Work required:
Output the data below exactly, down to the last character.

Supplied data:
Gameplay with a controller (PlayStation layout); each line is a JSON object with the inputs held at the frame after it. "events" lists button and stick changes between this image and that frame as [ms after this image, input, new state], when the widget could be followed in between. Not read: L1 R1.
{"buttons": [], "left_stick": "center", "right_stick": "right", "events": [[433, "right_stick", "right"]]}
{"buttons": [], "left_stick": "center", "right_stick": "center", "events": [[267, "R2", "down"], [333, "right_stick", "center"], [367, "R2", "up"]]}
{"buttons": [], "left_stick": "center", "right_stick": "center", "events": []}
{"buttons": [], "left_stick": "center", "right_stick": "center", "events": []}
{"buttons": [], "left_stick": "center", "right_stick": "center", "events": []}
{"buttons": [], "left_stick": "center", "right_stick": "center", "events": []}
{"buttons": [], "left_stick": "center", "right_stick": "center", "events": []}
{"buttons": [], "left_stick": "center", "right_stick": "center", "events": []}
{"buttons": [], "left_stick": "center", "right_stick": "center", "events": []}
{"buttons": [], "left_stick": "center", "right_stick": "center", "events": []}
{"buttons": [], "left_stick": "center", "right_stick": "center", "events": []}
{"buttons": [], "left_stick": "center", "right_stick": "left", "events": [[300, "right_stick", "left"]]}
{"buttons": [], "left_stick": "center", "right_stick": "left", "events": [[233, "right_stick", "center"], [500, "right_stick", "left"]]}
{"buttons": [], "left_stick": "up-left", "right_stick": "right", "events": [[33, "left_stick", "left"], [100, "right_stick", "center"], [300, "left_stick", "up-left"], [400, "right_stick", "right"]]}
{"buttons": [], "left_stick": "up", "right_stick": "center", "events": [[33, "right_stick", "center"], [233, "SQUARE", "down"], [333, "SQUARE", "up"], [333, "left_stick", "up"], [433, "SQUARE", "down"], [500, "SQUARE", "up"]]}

Written answer:
Gameplay with a controller (PlayStation layout); each line is a JSON object with the inputs held at the frame after it. "events" lists button and stick changes between this image and that frame as [ms after this image, input, new state], when the widget could be followed in between. Not read: L1 R1.
{"buttons": [], "left_stick": "center", "right_stick": "right", "events": [[433, "right_stick", "right"]]}
{"buttons": [], "left_stick": "center", "right_stick": "center", "events": [[267, "R2", "down"], [333, "right_stick", "center"], [367, "R2", "up"]]}
{"buttons": [], "left_stick": "center", "right_stick": "center", "events": []}
{"buttons": [], "left_stick": "center", "right_stick": "center", "events": []}
{"buttons": [], "left_stick": "center", "right_stick": "center", "events": []}
{"buttons": [], "left_stick": "center", "right_stick": "center", "events": []}
{"buttons": [], "left_stick": "center", "right_stick": "center", "events": []}
{"buttons": [], "left_stick": "center", "right_stick": "center", "events": []}
{"buttons": [], "left_stick": "center", "right_stick": "center", "events": []}
{"buttons": [], "left_stick": "center", "right_stick": "center", "events": []}
{"buttons": [], "left_stick": "center", "right_stick": "center", "events": []}
{"buttons": [], "left_stick": "center", "right_stick": "left", "events": [[300, "right_stick", "left"]]}
{"buttons": [], "left_stick": "center", "right_stick": "left", "events": [[233, "right_stick", "center"], [500, "right_stick", "left"]]}
{"buttons": [], "left_stick": "up-left", "right_stick": "right", "events": [[33, "left_stick", "left"], [100, "right_stick", "center"], [300, "left_stick", "up-left"], [400, "right_stick", "right"]]}
{"buttons": [], "left_stick": "up", "right_stick": "center", "events": [[33, "right_stick", "center"], [233, "SQUARE", "down"], [333, "SQUARE", "up"], [333, "left_stick", "up"], [433, "SQUARE", "down"], [500, "SQUARE", "up"]]}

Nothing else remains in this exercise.